§ **Problem description**
Your output should match the listing below word for word, without any images.

§ **Raw data**
╭──

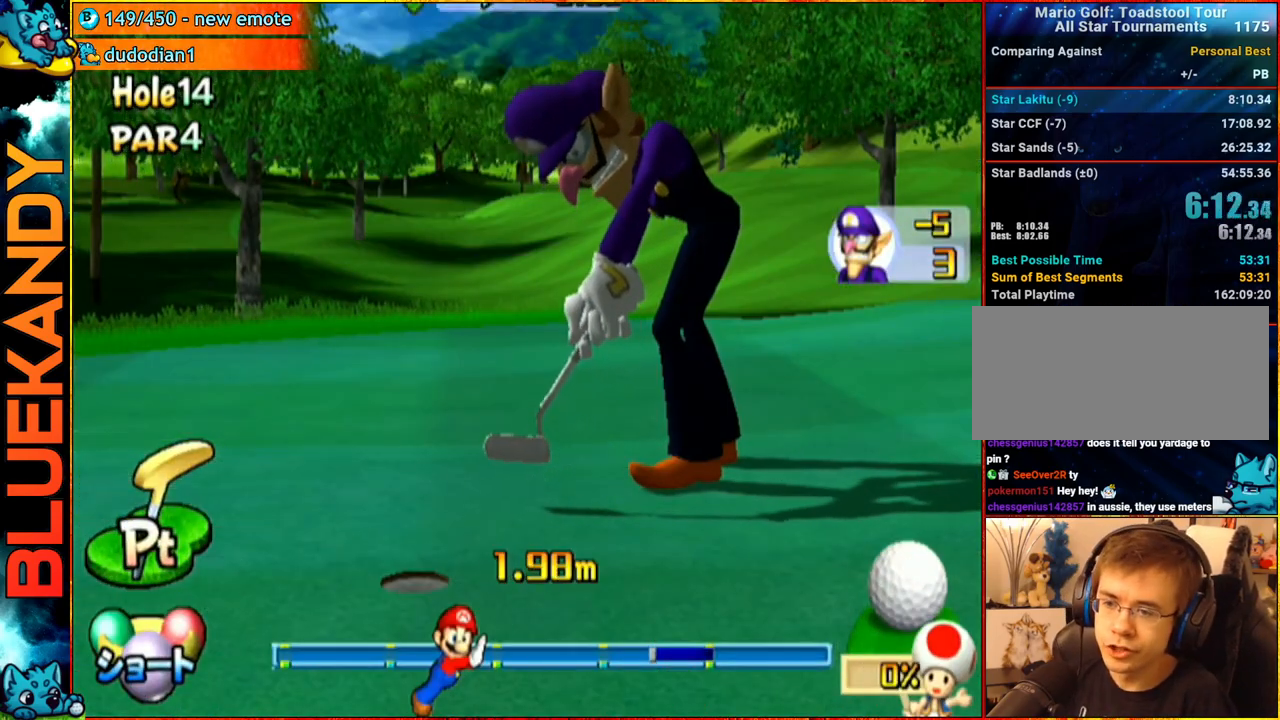
{"buttons": ["A"], "left_stick": "center", "right_stick": "center", "events": []}
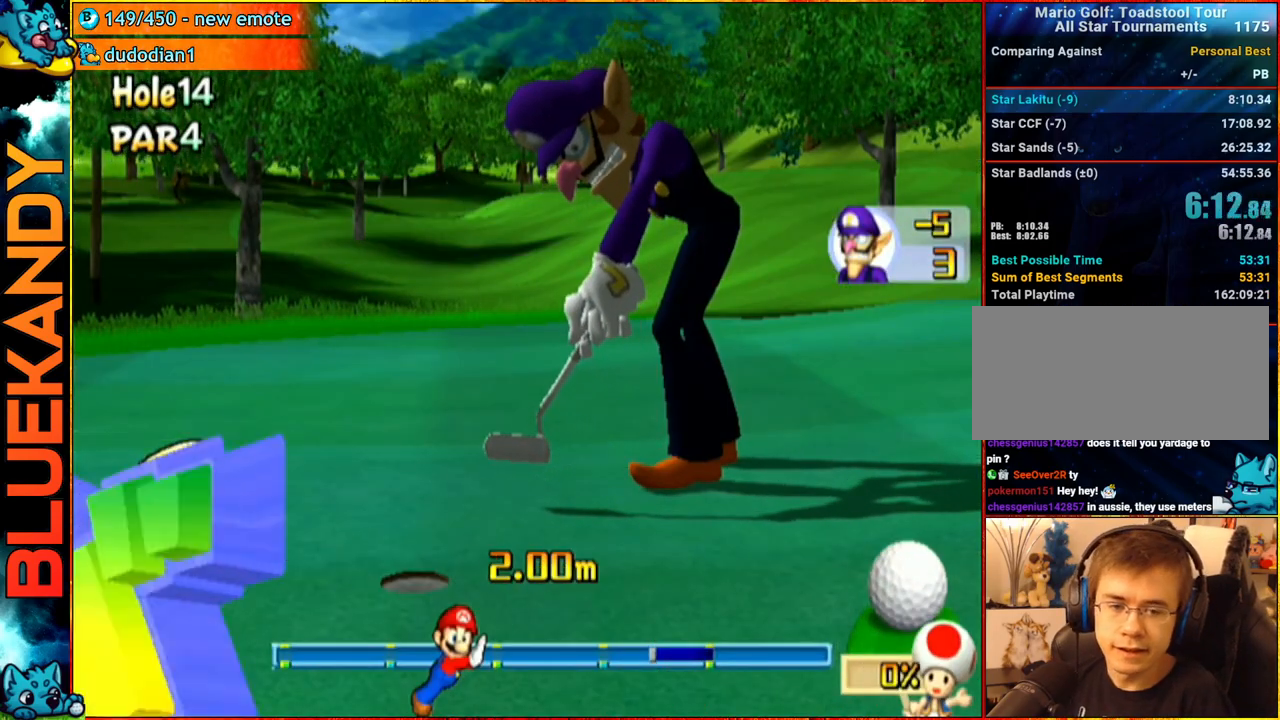
{"buttons": ["A"], "left_stick": "center", "right_stick": "center", "events": []}
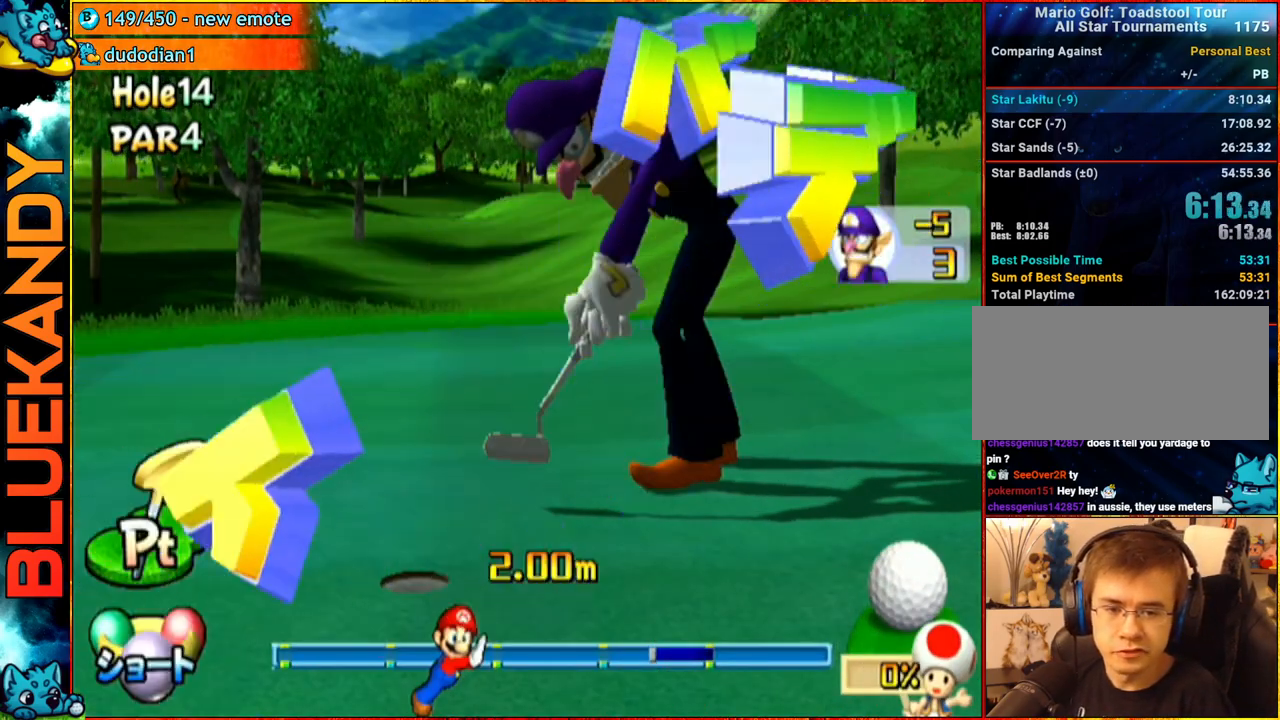
{"buttons": ["A"], "left_stick": "center", "right_stick": "center", "events": []}
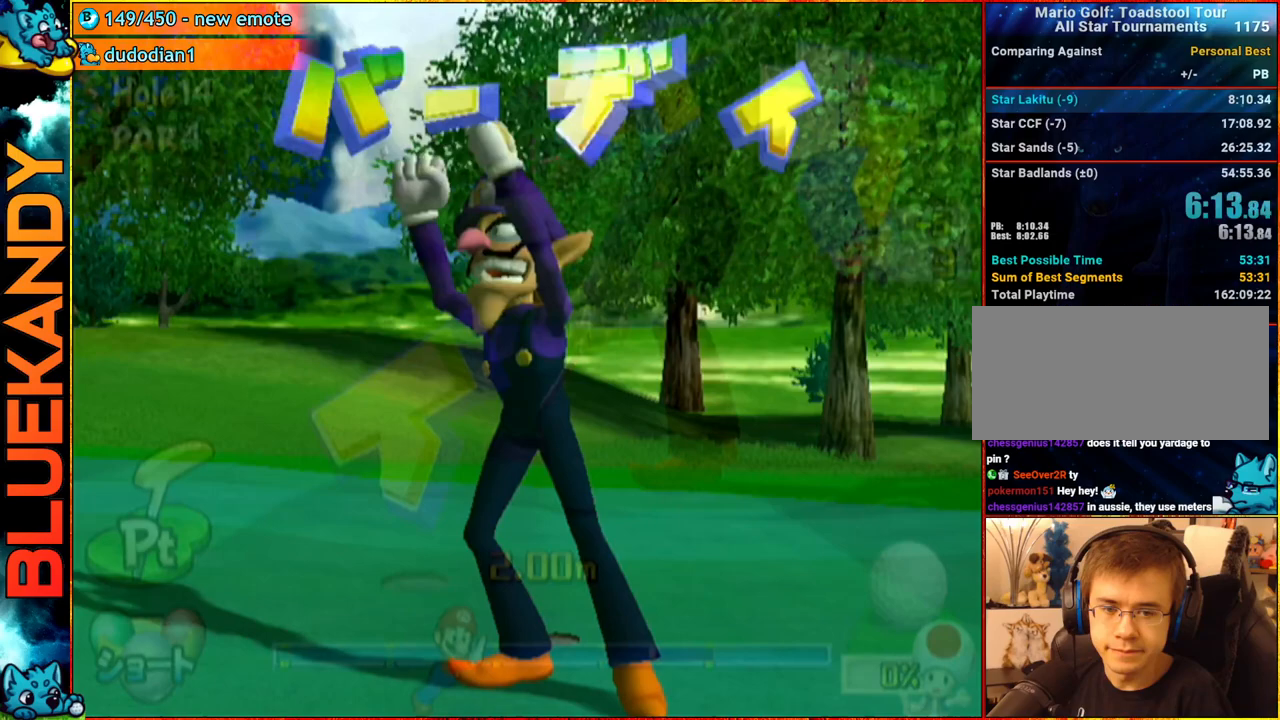
{"buttons": ["A"], "left_stick": "center", "right_stick": "center", "events": []}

╰──

§ **Solution for this task**
{"buttons": ["A"], "left_stick": "center", "right_stick": "center", "events": []}
{"buttons": ["A"], "left_stick": "center", "right_stick": "center", "events": []}
{"buttons": ["A"], "left_stick": "center", "right_stick": "center", "events": []}
{"buttons": ["A"], "left_stick": "center", "right_stick": "center", "events": []}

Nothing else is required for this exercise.